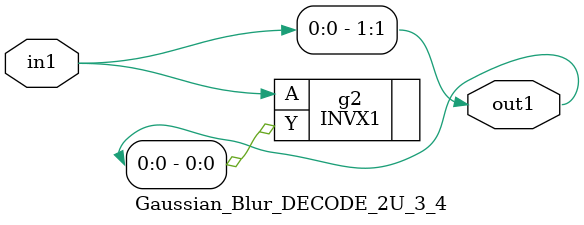
<source format=v>
`timescale 1ps / 1ps


module Gaussian_Blur_DECODE_2U_3_4(in1, out1);
  input in1;
  output [1:0] out1;
  wire in1;
  wire [1:0] out1;
  assign out1[1] = in1;
  INVX1 g2(.A (in1), .Y (out1[0]));
endmodule


</source>
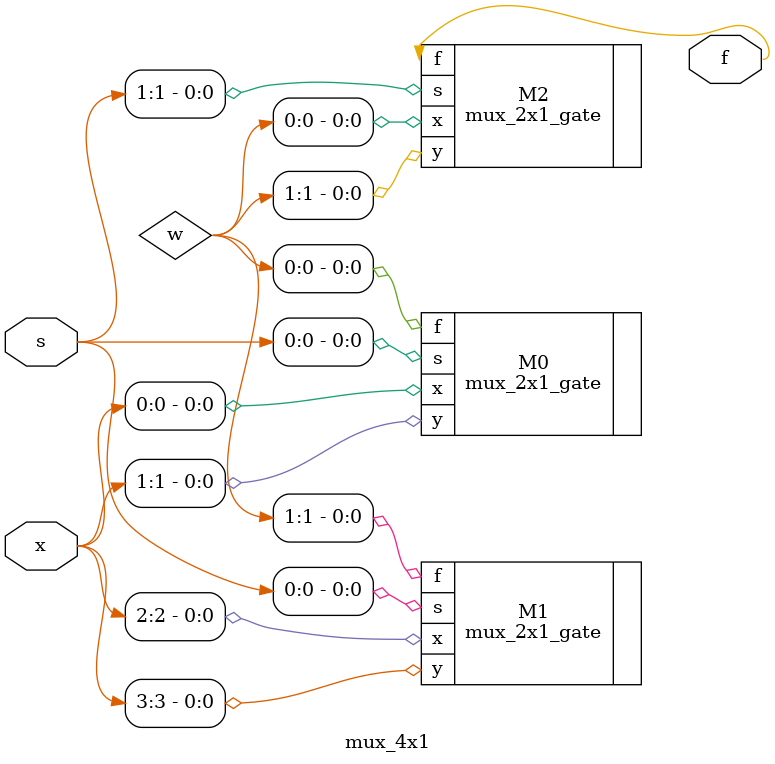
<source format=v>
`timescale 1ns/1ps


module mux_4x1 (
    input [3:0] x,
    input [1:0] s,
    output f
);
    

    wire [1:0] w;

    mux_2x1_gate M0 (
        .x(x[0]),
        .y(x[1]),
        .s(s[0]),
        .f(w[0])
    );

    mux_2x1_gate M1 (
        .x(x[2]),
        .y(x[3]),
        .s(s[0]),
        .f(w[1])
    );

    mux_2x1_gate M2 (
        .x(w[0]),
        .y(w[1]),
        .s(s[1]),
        .f(f)
    );
endmodule
</source>
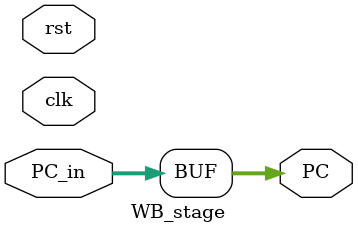
<source format=v>
module WB_stage (
    input clk, rst,
    input [31:0] PC_in,
    output [31:0] PC 
);

assign PC = PC_in;  

endmodule
</source>
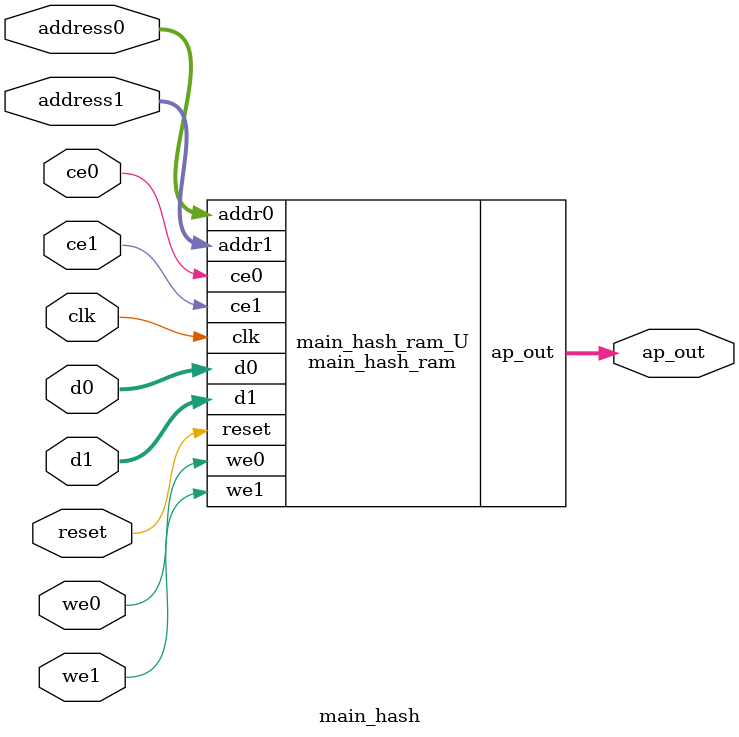
<source format=v>
`timescale 1 ns / 1 ps
module main_hash_ram (addr0, ce0, d0, we0, addr1, ce1, d1, we1,  clk, reset, ap_out);

parameter DWIDTH = 8;
parameter AWIDTH = 5;
parameter MEM_SIZE = 32;

input[AWIDTH-1:0] addr0;
input ce0;
input[DWIDTH-1:0] d0;
input we0;
input[AWIDTH-1:0] addr1;
input ce1;
input[DWIDTH-1:0] d1;
input we1;
input clk;
input reset;
output [255:0] ap_out;

reg [DWIDTH-1:0] ram0[0:MEM_SIZE-1];
reg [DWIDTH-1:0] ram1[0:MEM_SIZE-1];

integer i;

always @(posedge clk)  
begin 
  if(reset) begin
    for(i=0;i<MEM_SIZE;i=i+1) begin
      ram0[i] = 'b0;
      end
    end
  else begin
    if (ce0) begin
        if (we0) 
            ram0[addr0] <= d0; 
    end
  end
end


always @(posedge clk)  
begin 
  if(reset) begin
    for(i=0;i<MEM_SIZE;i=i+1) begin
      ram1[i] = 'b0;
      end
    end
  else begin
    if (ce1) begin
        if (we1) 
            ram1[addr1] <= d1; 
    end
  end
end


genvar j;
generate
for (j=0;j<MEM_SIZE;j=j+1) begin
  assign ap_out[j*8+7:j*8] = ram0[MEM_SIZE-j-1] | ram1[MEM_SIZE-j-1];
end
endgenerate


endmodule

`timescale 1 ns / 1 ps
module main_hash(
    reset,
    clk,
    address0,
    ce0,
    we0,
    d0,
    address1,
    ce1,
    we1,
    d1,
    ap_out);

parameter DataWidth = 32'd8;
parameter AddressRange = 32'd32;
parameter AddressWidth = 32'd5;
input reset;
input clk;
input[AddressWidth - 1:0] address0;
input ce0;
input we0;
input[DataWidth - 1:0] d0;
input[AddressWidth - 1:0] address1;
input ce1;
input we1;
input[DataWidth - 1:0] d1;
output [255:0] ap_out;



main_hash_ram main_hash_ram_U(
    .clk( clk ),
    .reset(reset),
    .addr0( address0 ),
    .ce0( ce0 ),
    .we0( we0 ),
    .d0( d0 ),
    .addr1( address1 ),
    .ce1( ce1 ),
    .we1( we1 ),
    .d1( d1 ),
    .ap_out(ap_out));

endmodule


</source>
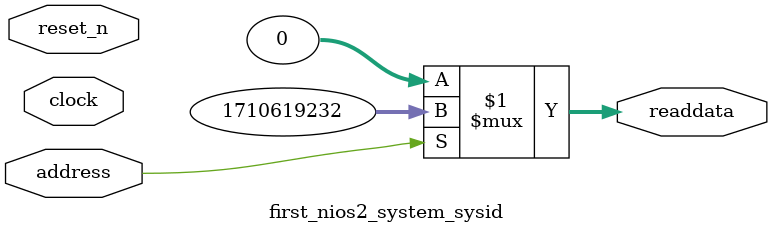
<source format=v>



// synthesis translate_off
`timescale 1ns / 1ps
// synthesis translate_on

// turn off superfluous verilog processor warnings 
// altera message_level Level1 
// altera message_off 10034 10035 10036 10037 10230 10240 10030 

module first_nios2_system_sysid (
               // inputs:
                address,
                clock,
                reset_n,

               // outputs:
                readdata
             )
;

  output  [ 31: 0] readdata;
  input            address;
  input            clock;
  input            reset_n;

  wire    [ 31: 0] readdata;
  //control_slave, which is an e_avalon_slave
  assign readdata = address ? 1710619232 : 0;

endmodule



</source>
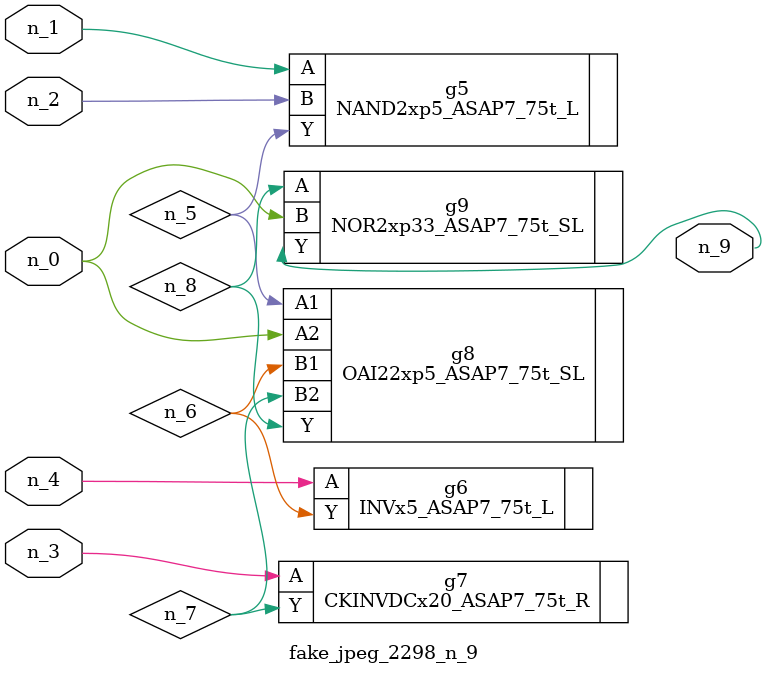
<source format=v>
module fake_jpeg_2298_n_9 (n_3, n_2, n_1, n_0, n_4, n_9);

input n_3;
input n_2;
input n_1;
input n_0;
input n_4;

output n_9;

wire n_8;
wire n_6;
wire n_5;
wire n_7;

NAND2xp5_ASAP7_75t_L g5 ( 
.A(n_1),
.B(n_2),
.Y(n_5)
);

INVx5_ASAP7_75t_L g6 ( 
.A(n_4),
.Y(n_6)
);

CKINVDCx20_ASAP7_75t_R g7 ( 
.A(n_3),
.Y(n_7)
);

OAI22xp5_ASAP7_75t_SL g8 ( 
.A1(n_5),
.A2(n_0),
.B1(n_6),
.B2(n_7),
.Y(n_8)
);

NOR2xp33_ASAP7_75t_SL g9 ( 
.A(n_8),
.B(n_0),
.Y(n_9)
);


endmodule
</source>
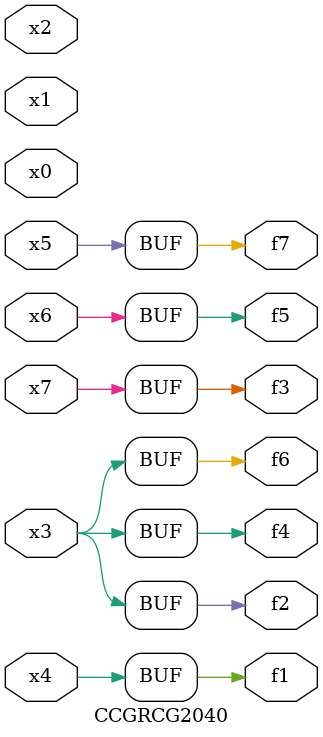
<source format=v>
module CCGRCG2040(
	input x0, x1, x2, x3, x4, x5, x6, x7,
	output f1, f2, f3, f4, f5, f6, f7
);
	assign f1 = x4;
	assign f2 = x3;
	assign f3 = x7;
	assign f4 = x3;
	assign f5 = x6;
	assign f6 = x3;
	assign f7 = x5;
endmodule

</source>
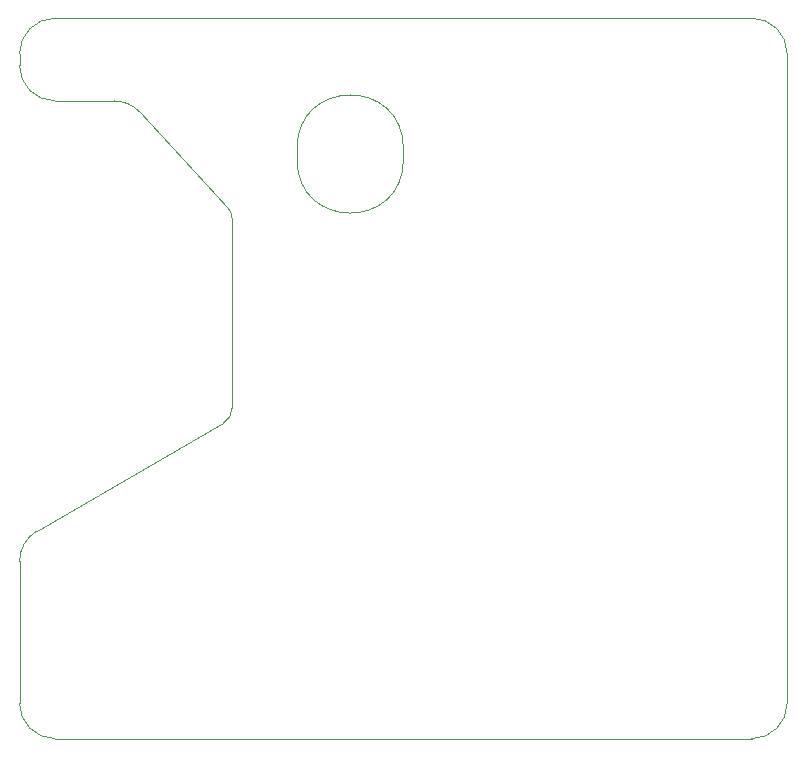
<source format=gbr>
G04 #@! TF.GenerationSoftware,KiCad,Pcbnew,(5.1.0-rc2-10-g13249b723)*
G04 #@! TF.CreationDate,2019-03-10T20:32:50+01:00*
G04 #@! TF.ProjectId,authbox-relay-driver,61757468-626f-4782-9d72-656c61792d64,rev?*
G04 #@! TF.SameCoordinates,Original*
G04 #@! TF.FileFunction,Profile,NP*
%FSLAX46Y46*%
G04 Gerber Fmt 4.6, Leading zero omitted, Abs format (unit mm)*
G04 Created by KiCad (PCBNEW (5.1.0-rc2-10-g13249b723)) date 2019-03-10 20:32:50*
%MOMM*%
%LPD*%
G04 APERTURE LIST*
%ADD10C,0.050000*%
G04 APERTURE END LIST*
D10*
X123754742Y-94635522D02*
G75*
G03X121550000Y-93670002I-2204742J-2034478D01*
G01*
X121550001Y-93670001D02*
X116550000Y-93670000D01*
X123754742Y-94635522D02*
X131152372Y-102652760D01*
X113550000Y-132663267D02*
X113550000Y-138670000D01*
X130800000Y-120969038D02*
X115050000Y-130065191D01*
X116550000Y-93670000D02*
G75*
G02X113550000Y-90670000I0J3000000D01*
G01*
X115050000Y-130065191D02*
G75*
G03X113550000Y-132663267I1500000J-2598076D01*
G01*
X131550000Y-119670000D02*
G75*
G02X130800000Y-120969038I-1500000J0D01*
G01*
X131152372Y-102652760D02*
G75*
G02X131550000Y-103670000I-1102372J-1017240D01*
G01*
X131550000Y-103670000D02*
X131550001Y-119670000D01*
X146050000Y-97670000D02*
X146050000Y-98670000D01*
X137050000Y-97670000D02*
X137050000Y-98670000D01*
X146050000Y-98670000D02*
G75*
G02X137050000Y-98670000I-4500000J0D01*
G01*
X137050000Y-97670000D02*
G75*
G02X146050000Y-97670000I4500000J0D01*
G01*
X113550000Y-138670000D02*
X113550000Y-144670000D01*
X116550000Y-147670000D02*
G75*
G02X113550000Y-144670000I0J3000000D01*
G01*
X178550000Y-144670000D02*
G75*
G02X175550000Y-147670000I-3000000J0D01*
G01*
X116550000Y-147670000D02*
X175550000Y-147670000D01*
X113550000Y-89670000D02*
X113550000Y-90670000D01*
X175550000Y-86670000D02*
G75*
G02X178550000Y-89670000I0J-3000000D01*
G01*
X113550000Y-89670000D02*
G75*
G02X116550000Y-86670000I3000000J0D01*
G01*
X175550000Y-86670000D02*
X116550000Y-86670000D01*
X178550000Y-144670000D02*
X178550000Y-89670000D01*
M02*

</source>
******
**EXERCISE BRIEF**
Determine how many lines of the material include the string "AddressWidth", and give only the resulting number.

**ANSWER FOR THIS EXERCISE**
3